OBJECTIVE:: To perform a large registry-based study to determine the relative prevalence of gastrointestinal (GI) problems in children with an autism spectrum disorder (ASD) from families with multiple affected members compared with their unaffected sibling(s). METHODS:: In-home structured retrospective medical history interviews by parent recall were conducted by a pediatric neurologist. Our analysis sample included information about GI health of 589 subjects with idiopathic, familial ASD and 163 of their unaffected sibling controls registered with Autism Genetic Resource Exchange. Individuals with ASD were subgrouped into 3 autism severity groups (Full Autism, Almost Autism, and Spectrum) based on their Autism Diagnostic Interview-Revised and Autism Diagnostic Observation Scale scores. RESULTS:: Parents reported significantly more GI problems in children with ASD (249/589; 42%) compared with their unaffected siblings (20/163; 12%) (p < .001). The 2 most common Gl problems in children with ASD were constipation (116/589; 20%) and chronic diarrhea (111/589; 19%). Conditional logistic regression analysis showed that having Full Autism (adjusted odds ratio [AOR] = 14.28, 95% confidence interval [CI]: 6.22-32.77) or Almost Autism (AOR = 5.16, 95% CI 2.02-13.21) was most highly associated with experiencing GI problems. Increased autism symptom severity was associated with higher odds of GI problems (AOR for trend = 2.63, 95% CI: 1.56-4.45). CONCLUSIONS:: Parents report significantly more GI problems in children with familial ASD, especially those with Full Autism, than in their unaffected children. Increased autism symptom severity is associated with increased odds of having GI problems.

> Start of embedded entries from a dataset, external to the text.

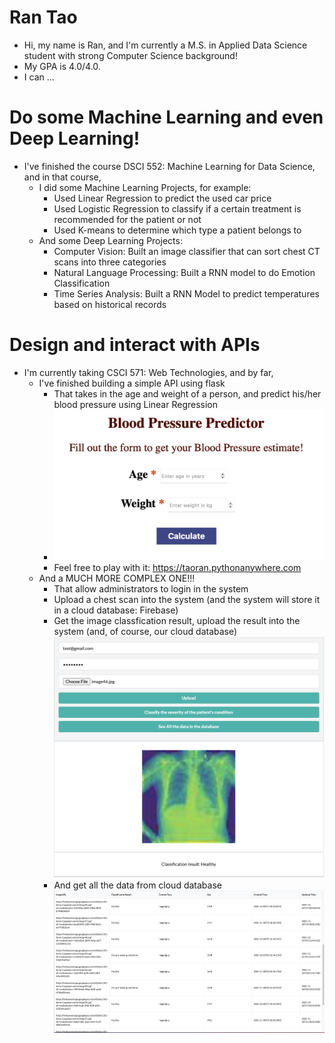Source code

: # Ran Tao
- Hi, my name is Ran, and I'm currently a M.S. in Applied Data Science student with strong Computer Science background!
- My GPA is 4.0/4.0. 
- I can ...

# Do some Machine Learning and even Deep Learning!
- I've finished the course DSCI 552: Machine Learning for Data Science, and in that course, 
  - I did some Machine Learning Projects, for example:
    - Used Linear Regression to predict the used car price
    - Used Logistic Regression to classify if a certain treatment is recommended for the patient or not
    - Used K-means to determine which type a patient belongs to
  - And some Deep Learning Projects:
    - Computer Vision: Built an image classifier that can sort chest CT scans into three categories
    - Natural Language Processing: Built a RNN model to do Emotion Classification
    - Time Series Analysis: Built a RNN Model to predict temperatures based on historical records

# Design and interact with APIs 
- I'm currently taking CSCI 571: Web Technologies, and by far,
  - I've finished building a simple API using flask
    - That takes in the age and weight of a person, and predict his/her blood pressure using Linear Regression
    - ![](/images/Screen%20Shot%202022-03-17%20at%2012.45.04%20PM.png)
    - Feel free to play with it: https://taoran.pythonanywhere.com
  - And a MUCH MORE COMPLEX ONE!!!
    - That allow administrators to login in the system
    - Upload a chest scan into the system (and the system will store it in a cloud database: Firebase)
    - Get the image classfication result, upload the result into the system (and, of course, our cloud database)
    ![](/images/cla_result.png)
    - And get all the data from cloud database
    ![](/images/all_image.png)
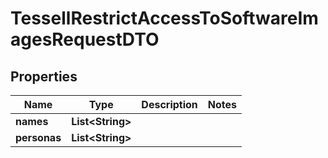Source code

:

# TessellRestrictAccessToSoftwareImagesRequestDTO


## Properties

Name | Type | Description | Notes
------------ | ------------- | ------------- | -------------
**names** | **List&lt;String&gt;** |  | 
**personas** | **List&lt;String&gt;** |  | 



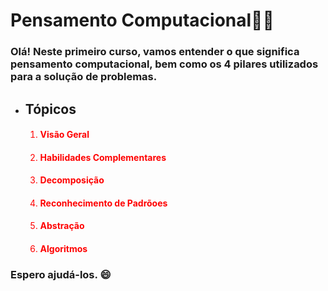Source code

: # Pensamento Computacional:man_technologist:

### Olá! Neste primeiro curso, vamos entender o que significa pensamento computacional, bem como os 4 pilares utilizados para a solução de problemas.



- ## Tópicos 

  <span style="color:red">

  1. #### Visão Geral

  2. #### Habilidades Complementares

  3. #### Decomposição

  4. #### Reconhecimento de Padrõoes

  5. #### Abstração
  
  6. #### Algoritmos
  
     </span>
  
     

### Espero ajudá-los. :smile:

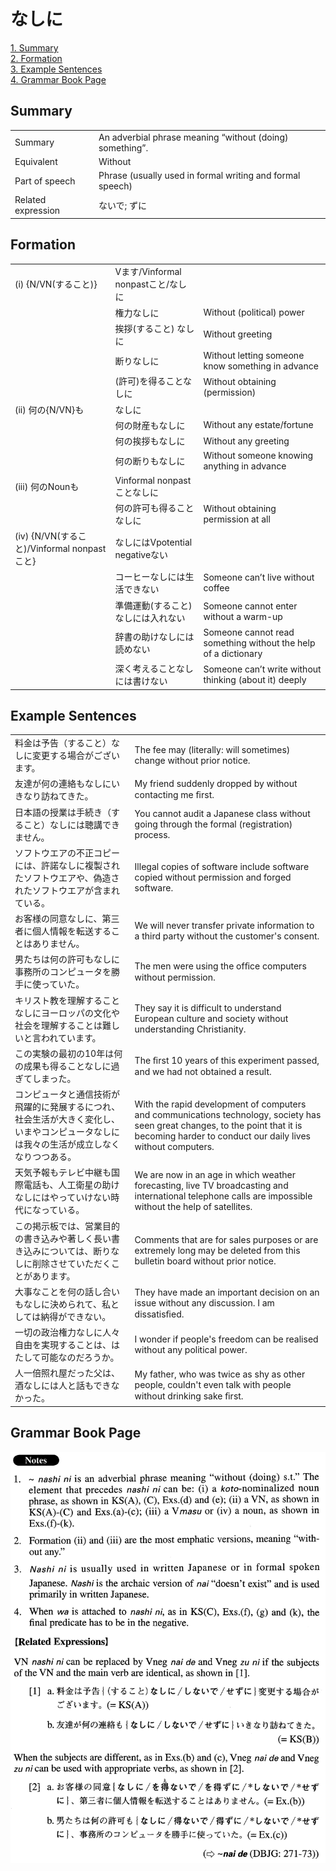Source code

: # なしに

[1. Summary](#summary)<br>
[2. Formation](#formation)<br>
[3. Example Sentences](#example-sentences)<br>
[4. Grammar Book Page](#grammar-book-page)<br>


## Summary

<table><tr>   <td>Summary</td>   <td>An adverbial phrase meaning “without (doing) something”.</td></tr><tr>   <td>Equivalent</td>   <td>Without</td></tr><tr>   <td>Part of speech</td>   <td>Phrase (usually used in formal writing and formal speech)</td></tr><tr>   <td>Related expression</td>   <td>ないで; ずに</td></tr></table>

## Formation

<table class="table"><tbody><tr class="tr head"><td class="td"><span class="numbers">(i)</span> <span class="bold">{N/VN(すること)}</span></td><td class="td"><span>Vます/Vinformal nonpastこと/</span><span class="concept">なしに</span></td><td class="td"></td></tr><tr class="tr"><td class="td"></td><td class="td"><span>権力</span><span class="concept">なしに</span></td><td class="td"><span>Without (political) power</span></td></tr><tr class="tr"><td class="td"></td><td class="td"><span>挨拶(すること)</span> <span class="concept">なしに</span></td><td class="td"><span>Without greeting</span></td></tr><tr class="tr"><td class="td"></td><td class="td"><span>断り</span><span class="concept">なしに</span></td><td class="td"><span>Without letting someone know something in advance</span></td></tr><tr class="tr"><td class="td"></td><td class="td"><span>(許可)を得ること</span><span class="concept">なしに</span></td><td class="td"><span>Without obtaining (permission)</span> </td></tr><tr class="tr head"><td class="td"><span class="numbers">(ii)</span> <span class="bold">何の{N/VN}も</span></td><td class="td"><span class="concept">なしに</span></td><td class="td"></td></tr><tr class="tr"><td class="td"></td><td class="td"><span>何の財産も</span><span class="concept">なしに</span></td><td class="td"><span>Without any estate/fortune</span></td></tr><tr class="tr"><td class="td"></td><td class="td"><span>何の挨拶も</span><span class="concept">なしに</span></td><td class="td"><span>Without any greeting</span></td></tr><tr class="tr"><td class="td"></td><td class="td"><span>何の断りも</span><span class="concept">なしに</span></td><td class="td"><span>Without someone knowing anything in advance</span></td></tr><tr class="tr head"><td class="td"><span class="numbers">(iii)</span> <span class="bold">何のNounも</span></td><td class="td"><span>Vinformal nonpastこと</span><span class="concept">なしに</span></td><td class="td"></td></tr><tr class="tr"><td class="td"></td><td class="td"><span>何の許可も得ること</span><span class="concept">なしに</span></td><td class="td"><span>Without obtaining permission at all</span></td></tr><tr class="tr head"><td class="td"><span class="numbers">(iv)</span> <span class="bold">{N/VN(すること)/Vinformal nonpastこと}</span></td><td class="td"><span class="concept">なしに</span><span>はVpotential negativeない</span></td><td class="td"></td></tr><tr class="tr"><td class="td"></td><td class="td"><span>コーヒー</span><span class="concept">なしに</span><span>は生活できない</span></td><td class="td"><span>Someone can’t live without coffee</span></td></tr><tr class="tr"><td class="td"></td><td class="td"><span>準備運動(すること)</span> <span class="concept">なしに</span><span>は入れない</span></td><td class="td"><span>Someone cannot enter without a warm-up</span></td></tr><tr class="tr"><td class="td"></td><td class="td"><span>辞書の助け</span><span class="concept">なしに</span><span>は読めない</span></td><td class="td"><span>Someone cannot read something without the help of a dictionary</span></td></tr><tr class="tr"><td class="td"></td><td class="td"><span>深く考えること</span><span class="concept">なしに</span><span>は書けない</span></td><td class="td"><span>Someone can’t write without thinking (about it) deeply</span></td></tr></tbody></table>

## Example Sentences

<table><tr>   <td>料金は予告（すること）なしに変更する場合がございます。</td>   <td>The fee may (literally: will sometimes) change without prior notice.</td></tr><tr>   <td>友達が何の連絡もなしにいきなり訪ねてきた。</td>   <td>My friend suddenly dropped by without contacting me ﬁrst.</td></tr><tr>   <td>日本語の授業は手続き（すること）なしには聴講できません。</td>   <td>You cannot audit a Japanese class without going through the formal (registration) process.</td></tr><tr>   <td>ソフトウエアの不正コピーには、許諾なしに複製されたソフトウエアや、偽造されたソフトウエアが含まれている。</td>   <td>Illegal copies of software include software copied without permission and forged software.</td></tr><tr>   <td>お客様の同意なしに、第三者に個人情報を転送することはありません。</td>   <td>We will never transfer private information to a third party without the customer's consent.</td></tr><tr>   <td>男たちは何の許可もなしに事務所のコンピュータを勝手に使っていた。</td>   <td>The men were using the ofﬁce computers without permission.</td></tr><tr>   <td>キリスト教を理解することなしにヨーロッパの文化や社会を理解することは難しいと言われています。</td>   <td>They say it is difficult to understand European culture and society without understanding Christianity.</td></tr><tr>   <td>この実験の最初の10年は何の成果も得ることなしに過ぎてしまった。</td>   <td>The ﬁrst 10 years of this experiment passed, and we had not obtained a result.</td></tr><tr>   <td>コンピュータと通信技術が飛躍的に発展するにつれ、社会生活が大きく変化し、いまやコンピュータなしには我々の生活が成立しなくなりつつある。</td>   <td>With the rapid development of computers and communications technology, society has seen great changes, to the point that it is becoming harder to conduct our daily lives without computers.</td></tr><tr>   <td>天気予報もテレビ中継も国際電話も、人工衛星の助けなしにはやっていけない時代になっている。</td>   <td>We are now in an age in which weather forecasting, live TV broadcasting and international telephone calls are impossible without the help of satellites.</td></tr><tr>   <td>この掲示板では、営業目的の書き込みや著しく長い書き込みについては、断りなしに削除させていただくことがあります。</td>   <td>Comments that are for sales purposes or are extremely long may be deleted from this bulletin board without prior notice.</td></tr><tr>   <td>大事なことを何の話し合いもなしに決められて、私としては納得ができない。</td>   <td>They have made an important decision on an issue without any discussion. I am dissatisﬁed.</td></tr><tr>   <td>一切の政治権力なしに人々自由を実現することは、はたして可能なのだろうか。</td>   <td>I wonder if people's freedom can be realised without any political power.</td></tr><tr>   <td>人一倍照れ屋だった父は、酒なしには人と話もできなかった。</td>   <td>My father, who was twice as shy as other people, couldn't even talk with people without drinking sake ﬁrst.</td></tr></table>

## Grammar Book Page

![](../img/Advancedなしに.png)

10. Zimmer MH, Hart LC, Manning-Courtney P, Murray DS, Bing NM, Summer S. {{Food Variety as a Predictor of Nutritional Status Among Children with Autism}}. {J Autism Dev Disord}. 2011 May 10.

The frequency of selective eating and nutritional deficiency was studied among 22 children with autism and an age matched typically developing control group. Children with autism ate fewer foods on average than typically developing children. (33.5 vs. 54.5 foods, P < .001) As compared to typical controls, children with autism had a higher average intake of magnesium, and lower average intake of protein, calcium, vitamin B12, and vitamin D. Selective eaters were significantly more likely than typical controls to be at risk for at least one serious nutrient deficiency (P < .001).